[Date Prev][Date Next][Thread Prev][Thread Next][Date Index][Thread Index]
Re: How to Tune a Flat Spiral Coil
Original poster: "Paul Nicholson by way of Terry Fritz <twftesla-at-qwest-dot-net>" <paul-at-abelian.demon.co.uk>
David Thomson wrote:
> I can't confirm how many turns are in the coil without cutting the
> coil with a saw and counting the layers
Oh, don't do that! It happens quite often that for one reason or
another we can't count the turns on a coil. So we just estimate
the turns based on the closest match for L and R.
Your estimate of 227 turns gives a significantly higher prediction
of L. The inductance is very sensitive to the outer diameter of the
coil, which you gave earlier as 13.75 inches.
> a more accurate average radius of 6.8125"
You probably mean average diameter? I take it then that the outer
diameter is actually 13.375", so then we have
units inches
secondary {
radius1 1/4/2 ; Core is a 1/4" brass bolt
radius2 13.375/2 ; Outer diameter of 13.375"
height 0 conductor 21 awg
turns 227 ; Estimated to match measured R
}
primary {
radius1 13.375/2 + 1/2 ;Inner of primary is 1/2" beyond sec outer
radius2 13.375/2 + 1/2 + 1/2*3.5 ; 3.5 turns at 1/2" pitch
height 1/4
conductor 1/4/2 ; 1/4" OD copper tubing
turns 3.5
}
SCNY.L| SCNY.R| PRMY.L| PRMY.R| SCNY-PRMY.M|SCNY-PRMY.K
6313.52 uH| 5.26| 9.76 uH| 0.00| 95.60 uH| 0.3852
which I think is quite reasonable. I reckon that makes for a
satisfactory first step in the characterisation of the bulk
properties of the coils.
You may wish to measure the mutual inductance as a cross-check. This
involves passing a 60Hz AC current through the primary, say around
10 amps, and measuring the voltage induced across one of the (open-
circuit) secondary strands. It should be around 36mV per amp of
primary current.
> My coil is mounted on a 4" PVC pole 24" off the ground.

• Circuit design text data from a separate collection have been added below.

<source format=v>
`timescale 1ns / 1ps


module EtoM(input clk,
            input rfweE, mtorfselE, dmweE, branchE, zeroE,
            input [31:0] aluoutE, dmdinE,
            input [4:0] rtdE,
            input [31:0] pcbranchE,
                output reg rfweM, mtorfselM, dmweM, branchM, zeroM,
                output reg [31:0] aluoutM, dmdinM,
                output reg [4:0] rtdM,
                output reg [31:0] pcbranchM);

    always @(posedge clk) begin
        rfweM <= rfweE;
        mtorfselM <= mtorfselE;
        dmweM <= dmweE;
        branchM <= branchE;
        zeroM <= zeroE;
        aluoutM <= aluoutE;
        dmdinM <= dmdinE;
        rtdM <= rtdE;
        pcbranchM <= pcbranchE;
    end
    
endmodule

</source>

OK, that's far enough to avoid any gross amount of external
capacitance, which is good news because it suggests that the quite
low Fres could be occuring because of a high effective inductance,
which in turn could be a result of a copious amount of radial
coupling through the internal capacitance of the secondary.

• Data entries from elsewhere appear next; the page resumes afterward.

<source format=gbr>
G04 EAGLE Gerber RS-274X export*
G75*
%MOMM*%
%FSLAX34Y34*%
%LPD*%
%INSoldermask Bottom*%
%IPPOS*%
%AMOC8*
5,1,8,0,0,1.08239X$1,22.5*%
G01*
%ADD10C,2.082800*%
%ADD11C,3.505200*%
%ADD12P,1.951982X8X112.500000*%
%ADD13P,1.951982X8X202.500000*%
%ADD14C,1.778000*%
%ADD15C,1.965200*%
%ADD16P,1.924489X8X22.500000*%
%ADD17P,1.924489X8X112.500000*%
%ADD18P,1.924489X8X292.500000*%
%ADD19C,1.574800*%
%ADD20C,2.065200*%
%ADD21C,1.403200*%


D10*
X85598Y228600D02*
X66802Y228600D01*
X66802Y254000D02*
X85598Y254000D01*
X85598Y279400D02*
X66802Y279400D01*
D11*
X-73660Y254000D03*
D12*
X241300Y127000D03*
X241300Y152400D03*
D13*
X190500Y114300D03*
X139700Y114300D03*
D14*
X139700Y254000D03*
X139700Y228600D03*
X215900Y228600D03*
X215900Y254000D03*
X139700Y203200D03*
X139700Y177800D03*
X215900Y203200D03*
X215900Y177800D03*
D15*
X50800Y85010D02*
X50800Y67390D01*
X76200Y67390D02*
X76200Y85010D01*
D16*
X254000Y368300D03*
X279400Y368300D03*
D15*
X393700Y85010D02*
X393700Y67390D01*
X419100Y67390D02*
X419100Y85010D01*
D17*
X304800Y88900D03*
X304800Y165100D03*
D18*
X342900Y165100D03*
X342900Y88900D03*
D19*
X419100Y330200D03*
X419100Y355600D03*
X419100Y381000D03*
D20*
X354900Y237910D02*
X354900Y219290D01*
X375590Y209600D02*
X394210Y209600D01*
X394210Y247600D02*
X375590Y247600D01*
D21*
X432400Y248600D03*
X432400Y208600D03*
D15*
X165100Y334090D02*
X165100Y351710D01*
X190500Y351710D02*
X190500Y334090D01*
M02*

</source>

> construction technique I used is 1/4" Plexiglas over 3/4" plywood
a fact which could well be contributing significantly to the radial
capacitance. You might be able to test this by laying an extra
sheet of plywood or plexi over the secondary and re-measuring Fres.
This additional dielectric should lower the Fres noticeably further.
> I'm using a 15KV 60mA NST.
Gosh, thats 15kV times sqrt( 6314/9.76) = circa 380kV. That's an
average of 380/227 = nearly 1.7kV per turn! I'm amazed that your
secondary will stand that. Considering that the actual voltage
gradient is almost certainly quite non-uniform, it could be over
2kV/turn in places. Certainly raises the eyebrow in a Spock-like
manner.
Can anyone claim a similar order of secondary volts/turn from their
coils?
I don't know what others think, but IMO if you put 15kV into
the thing, I'm sure the secondary would break down.
Moving on to the next step...Want to measure secondary input
impedance and Q factor?
Input impedance: Find the Fres as you did before, but this time
note down the voltage you get at the bottom of the dip (about 2V
you had I think) and also the voltage when well away from resonance,
(above 20?). From these numbers, and a measurement of the R that
you use, we can estimate the input impedance. Make sure you use a
sine wave from the generator, not square or something. Oh, we also
need to know the sig gen output impedance if possible.
Q-factor: Drive the secondary 'base' as above, but without the
resistor. Use the AC voltmeter and a short wire antenna to register
a wiff of the field from the coil. Don't get too close with it, but
enough to give a decent reading. Couple to E or B, doesn't matter
which. Tune to Fres and adjust to peak the reading. Note the
frequency, then tune both sides to where the reading is 71% of your
peak. Note these two frequencies. From these we can get the Q
factor.
>From the input impedance and Q factor, we can go on to calculate
the effective (energy) inductance Lee, which, when compared with
the DC inductance of 6.23mH, tells us a fair bit about the coil.
My guess is Lee will be 20% to 30% above Ldc, in other words, a bit
like a short h/d solenoid, only perhaps more so. If it does go
that way, it could make an exciting coil for a CW system.
--
Paul Nicholson
--